* [Problem requirements]:
Please update these rows by replacing every "В обігу" with "Погашено", leaving everything else unchanged.

=== Section Start ===

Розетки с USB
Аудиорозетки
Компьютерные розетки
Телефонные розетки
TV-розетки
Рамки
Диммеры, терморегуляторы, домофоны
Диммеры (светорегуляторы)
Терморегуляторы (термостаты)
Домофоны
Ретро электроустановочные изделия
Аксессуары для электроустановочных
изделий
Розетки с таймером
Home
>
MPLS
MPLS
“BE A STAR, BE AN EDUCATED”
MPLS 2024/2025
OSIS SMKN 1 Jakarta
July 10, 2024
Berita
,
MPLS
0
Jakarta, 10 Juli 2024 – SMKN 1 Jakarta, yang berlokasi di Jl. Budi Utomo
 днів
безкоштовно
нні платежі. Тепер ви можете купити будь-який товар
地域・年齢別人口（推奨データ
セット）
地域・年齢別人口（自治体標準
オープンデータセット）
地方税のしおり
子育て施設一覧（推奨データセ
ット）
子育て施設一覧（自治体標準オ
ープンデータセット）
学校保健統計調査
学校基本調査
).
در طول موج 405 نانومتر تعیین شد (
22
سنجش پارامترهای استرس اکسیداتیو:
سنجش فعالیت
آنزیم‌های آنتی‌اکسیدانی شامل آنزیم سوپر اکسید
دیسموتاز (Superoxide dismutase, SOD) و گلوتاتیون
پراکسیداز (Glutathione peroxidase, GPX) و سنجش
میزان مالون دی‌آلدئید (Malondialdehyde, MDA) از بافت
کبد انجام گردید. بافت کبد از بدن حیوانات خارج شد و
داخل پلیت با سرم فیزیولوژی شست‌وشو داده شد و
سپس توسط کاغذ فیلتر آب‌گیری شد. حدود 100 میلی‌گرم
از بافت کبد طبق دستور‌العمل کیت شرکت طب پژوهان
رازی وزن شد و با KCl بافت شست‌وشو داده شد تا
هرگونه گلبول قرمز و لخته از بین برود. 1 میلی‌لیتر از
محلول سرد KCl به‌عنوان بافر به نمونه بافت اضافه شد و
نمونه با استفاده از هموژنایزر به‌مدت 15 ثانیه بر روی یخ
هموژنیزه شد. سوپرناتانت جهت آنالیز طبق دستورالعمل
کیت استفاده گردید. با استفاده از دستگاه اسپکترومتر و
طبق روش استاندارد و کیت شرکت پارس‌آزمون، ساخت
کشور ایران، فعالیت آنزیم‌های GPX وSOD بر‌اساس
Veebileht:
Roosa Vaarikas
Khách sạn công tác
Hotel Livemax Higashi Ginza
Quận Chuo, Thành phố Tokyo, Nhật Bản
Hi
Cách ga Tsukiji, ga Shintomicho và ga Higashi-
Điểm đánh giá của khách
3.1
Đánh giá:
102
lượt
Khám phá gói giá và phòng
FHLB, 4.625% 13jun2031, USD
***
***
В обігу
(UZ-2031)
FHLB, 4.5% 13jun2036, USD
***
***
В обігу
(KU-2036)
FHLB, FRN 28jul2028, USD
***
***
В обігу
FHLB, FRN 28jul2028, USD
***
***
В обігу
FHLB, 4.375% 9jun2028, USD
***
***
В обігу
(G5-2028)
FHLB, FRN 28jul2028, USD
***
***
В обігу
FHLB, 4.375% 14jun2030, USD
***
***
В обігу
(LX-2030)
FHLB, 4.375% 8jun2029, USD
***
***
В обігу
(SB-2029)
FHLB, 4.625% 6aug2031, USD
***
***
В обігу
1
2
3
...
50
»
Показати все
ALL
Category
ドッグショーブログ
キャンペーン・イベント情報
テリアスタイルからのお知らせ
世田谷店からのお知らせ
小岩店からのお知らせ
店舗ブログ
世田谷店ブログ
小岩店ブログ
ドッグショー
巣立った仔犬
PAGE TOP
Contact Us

=== Section End ===

* [Response to this task]:
Розетки с USB
Аудиорозетки
Компьютерные розетки
Телефонные розетки
TV-розетки
Рамки
Диммеры, терморегуляторы, домофоны
Диммеры (светорегуляторы)
Терморегуляторы (термостаты)
Домофоны
Ретро электроустановочные изделия
Аксессуары для электроустановочных
изделий
Розетки с таймером
Home
>
MPLS
MPLS
“BE A STAR, BE AN EDUCATED”
MPLS 2024/2025
OSIS SMKN 1 Jakarta
July 10, 2024
Berita
,
MPLS
0
Jakarta, 10 Juli 2024 – SMKN 1 Jakarta, yang berlokasi di Jl. Budi Utomo
 днів
безкоштовно
нні платежі. Тепер ви можете купити будь-який товар
地域・年齢別人口（推奨データ
セット）
地域・年齢別人口（自治体標準
オープンデータセット）
地方税のしおり
子育て施設一覧（推奨データセ
ット）
子育て施設一覧（自治体標準オ
ープンデータセット）
学校保健統計調査
学校基本調査
).
در طول موج 405 نانومتر تعیین شد (
22
سنجش پارامترهای استرس اکسیداتیو:
سنجش فعالیت
آنزیم‌های آنتی‌اکسیدانی شامل آنزیم سوپر اکسید
دیسموتاز (Superoxide dismutase, SOD) و گلوتاتیون
پراکسیداز (Glutathione peroxidase, GPX) و سنجش
میزان مالون دی‌آلدئید (Malondialdehyde, MDA) از بافت
کبد انجام گردید. بافت کبد از بدن حیوانات خارج شد و
داخل پلیت با سرم فیزیولوژی شست‌وشو داده شد و
سپس توسط کاغذ فیلتر آب‌گیری شد. حدود 100 میلی‌گرم
از بافت کبد طبق دستور‌العمل کیت شرکت طب پژوهان
رازی وزن شد و با KCl بافت شست‌وشو داده شد تا
هرگونه گلبول قرمز و لخته از بین برود. 1 میلی‌لیتر از
محلول سرد KCl به‌عنوان بافر به نمونه بافت اضافه شد و
نمونه با استفاده از هموژنایزر به‌مدت 15 ثانیه بر روی یخ
هموژنیزه شد. سوپرناتانت جهت آنالیز طبق دستورالعمل
کیت استفاده گردید. با استفاده از دستگاه اسپکترومتر و
طبق روش استاندارد و کیت شرکت پارس‌آزمون، ساخت
کشور ایران، فعالیت آنزیم‌های GPX وSOD بر‌اساس
Veebileht:
Roosa Vaarikas
Khách sạn công tác
Hotel Livemax Higashi Ginza
Quận Chuo, Thành phố Tokyo, Nhật Bản
Hi
Cách ga Tsukiji, ga Shintomicho và ga Higashi-
Điểm đánh giá của khách
3.1
Đánh giá:
102
lượt
Khám phá gói giá và phòng
FHLB, 4.625% 13jun2031, USD
***
***
Погашено
(UZ-2031)
FHLB, 4.5% 13jun2036, USD
***
***
Погашено
(KU-2036)
FHLB, FRN 28jul2028, USD
***
***
Погашено
FHLB, FRN 28jul2028, USD
***
***
Погашено
FHLB, 4.375% 9jun2028, USD
***
***
Погашено
(G5-2028)
FHLB, FRN 28jul2028, USD
***
***
Погашено
FHLB, 4.375% 14jun2030, USD
***
***
Погашено
(LX-2030)
FHLB, 4.375% 8jun2029, USD
***
***
Погашено
(SB-2029)
FHLB, 4.625% 6aug2031, USD
***
***
Погашено
1
2
3
...
50
»
Показати все
ALL
Category
ドッグショーブログ
キャンペーン・イベント情報
テリアスタイルからのお知らせ
世田谷店からのお知らせ
小岩店からのお知らせ
店舗ブログ
世田谷店ブログ
小岩店ブログ
ドッグショー
巣立った仔犬
PAGE TOP
Contact Us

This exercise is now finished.